Ok so bandit and the one with the line down its face - pack em up - make air holes - and drop ship ... I will pm my address - lol!

They are adorable, congrats!


----------



## milkmaid (Sep 15, 2010)

*Re: FAINTER/NIGERIAN DWARF BABIES*

How utterly adorable! I wanna white kid! They are so pretty!


----------



## KFOWLER (Oct 5, 2010)

*Re: FAINTER/NIGERIAN DWARF BABIES*

I think the white babies are going to be blue eyed...


----------



## liz (Oct 5, 2007)

*Re: FAINTER/NIGERIAN DWARF BABIES*

Very cute!! White kids are so pretty...I've had 2 and they put you in mind of lambs!

Are either of the parents blue eyed? If one or the other is the chance of having BE kids can be 25-50%


----------



## KFOWLER (Oct 5, 2010)

*Re: FAINTER/NIGERIAN DWARF BABIES*



liz said:


> Very cute!! White kids are so pretty...I've had 2 and they put you in mind of lambs!
> 
> Are either of the parents blue eyed?

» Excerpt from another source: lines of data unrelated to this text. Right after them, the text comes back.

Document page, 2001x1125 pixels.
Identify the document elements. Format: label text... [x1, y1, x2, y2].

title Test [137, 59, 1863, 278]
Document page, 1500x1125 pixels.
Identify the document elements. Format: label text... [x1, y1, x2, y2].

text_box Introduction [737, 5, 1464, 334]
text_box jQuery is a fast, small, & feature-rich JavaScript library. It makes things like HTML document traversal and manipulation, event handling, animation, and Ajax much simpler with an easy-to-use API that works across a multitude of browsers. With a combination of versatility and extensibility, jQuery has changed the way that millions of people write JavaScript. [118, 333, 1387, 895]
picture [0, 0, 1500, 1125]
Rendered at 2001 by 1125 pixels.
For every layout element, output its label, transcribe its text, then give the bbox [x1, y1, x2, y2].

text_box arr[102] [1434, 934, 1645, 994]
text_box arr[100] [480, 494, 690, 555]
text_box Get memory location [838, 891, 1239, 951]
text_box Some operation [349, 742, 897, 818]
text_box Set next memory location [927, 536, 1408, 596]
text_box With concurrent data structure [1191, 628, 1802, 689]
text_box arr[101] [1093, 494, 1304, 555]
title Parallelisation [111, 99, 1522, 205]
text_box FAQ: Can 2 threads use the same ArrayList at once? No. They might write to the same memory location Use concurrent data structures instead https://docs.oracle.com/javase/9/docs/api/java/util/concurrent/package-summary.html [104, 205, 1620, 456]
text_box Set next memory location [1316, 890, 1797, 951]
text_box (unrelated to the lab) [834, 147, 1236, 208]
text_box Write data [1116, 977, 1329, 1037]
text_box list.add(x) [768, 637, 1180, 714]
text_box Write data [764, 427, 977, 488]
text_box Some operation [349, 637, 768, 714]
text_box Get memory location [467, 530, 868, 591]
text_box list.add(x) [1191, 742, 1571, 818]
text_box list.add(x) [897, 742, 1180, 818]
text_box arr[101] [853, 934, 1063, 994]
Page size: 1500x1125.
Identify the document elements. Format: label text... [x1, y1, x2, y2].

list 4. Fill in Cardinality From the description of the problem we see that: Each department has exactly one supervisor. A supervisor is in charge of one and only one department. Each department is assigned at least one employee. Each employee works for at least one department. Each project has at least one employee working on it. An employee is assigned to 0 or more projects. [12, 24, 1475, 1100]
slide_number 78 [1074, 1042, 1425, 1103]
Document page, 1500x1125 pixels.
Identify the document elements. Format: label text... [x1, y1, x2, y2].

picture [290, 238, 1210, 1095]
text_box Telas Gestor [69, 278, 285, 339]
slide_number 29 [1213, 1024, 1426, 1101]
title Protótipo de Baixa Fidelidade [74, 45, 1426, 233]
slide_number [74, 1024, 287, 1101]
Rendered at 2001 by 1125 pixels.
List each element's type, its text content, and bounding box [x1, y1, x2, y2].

If one or the other is the chance of having BE kids can be 25-50%


Yes...the buck (dad of all babies) is a solid white blue eyed nigerian dwarf.


----------



## mommaB (Oct 1, 2009)

*Re: FAINTER/NIGERIAN DWARF BABIES*

oh they are soooooooo cute!!!!  ah I so can't wait for babies!!! :leap:

Thankyou so much for the fix!!!


----------



## myfainters (Oct 30, 2009)

*Re: ***UPDATE***FAINTER/NIGERIAN DWARF BABIES**last doe kidd*

AWWWWW WAY cute!!!!!!!!!!!! :drool:


----------



## toth boer goats (Jul 20, 2008)

*Re: ***UPDATE***FAINTER/NIGERIAN DWARF BABIES**last doe kidd*

very cute....congrats..... :thumb: :greengrin:


----------



## HoosierShadow (Apr 20, 2010)

*Re: ***UPDATE***FAINTER/NIGERIAN DWARF BABIES**last doe kidd*

They are too adorable! CONGRATS!!!!!! I just love their fluffy looking coats, and their cute little faces!


----------



## RedStickLA (Jan 6, 2009)

*Re: ***UPDATE***FAINTER/NIGERIAN DWARF BABIES**last doe kidd*

Too Cute!


----------